Exercise material Block Start

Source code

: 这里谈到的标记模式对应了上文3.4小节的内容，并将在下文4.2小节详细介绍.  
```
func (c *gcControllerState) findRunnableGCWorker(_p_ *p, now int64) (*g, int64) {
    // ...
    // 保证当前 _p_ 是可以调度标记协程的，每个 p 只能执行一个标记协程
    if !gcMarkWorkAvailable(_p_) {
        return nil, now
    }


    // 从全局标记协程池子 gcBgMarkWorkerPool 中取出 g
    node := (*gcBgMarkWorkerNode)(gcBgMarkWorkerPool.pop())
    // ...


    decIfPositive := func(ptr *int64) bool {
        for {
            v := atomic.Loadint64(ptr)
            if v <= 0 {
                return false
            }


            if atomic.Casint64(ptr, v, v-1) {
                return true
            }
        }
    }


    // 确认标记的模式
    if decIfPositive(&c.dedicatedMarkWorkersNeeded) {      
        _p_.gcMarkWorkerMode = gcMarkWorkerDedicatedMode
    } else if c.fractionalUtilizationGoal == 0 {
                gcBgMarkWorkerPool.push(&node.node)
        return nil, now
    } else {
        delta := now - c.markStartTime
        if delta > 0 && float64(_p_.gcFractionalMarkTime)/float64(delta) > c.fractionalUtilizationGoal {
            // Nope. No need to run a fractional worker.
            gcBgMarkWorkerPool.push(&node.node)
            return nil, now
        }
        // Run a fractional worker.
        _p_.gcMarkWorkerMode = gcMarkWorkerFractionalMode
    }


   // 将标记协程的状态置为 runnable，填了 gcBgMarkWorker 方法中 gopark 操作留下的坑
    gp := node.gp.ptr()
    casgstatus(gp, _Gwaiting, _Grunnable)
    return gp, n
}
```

Exercise material Block End

Task requirements
Looking at the entries above, how many lines contain the word "gcMarkWorkerMode"? Answer with the number alone.

Answer section
2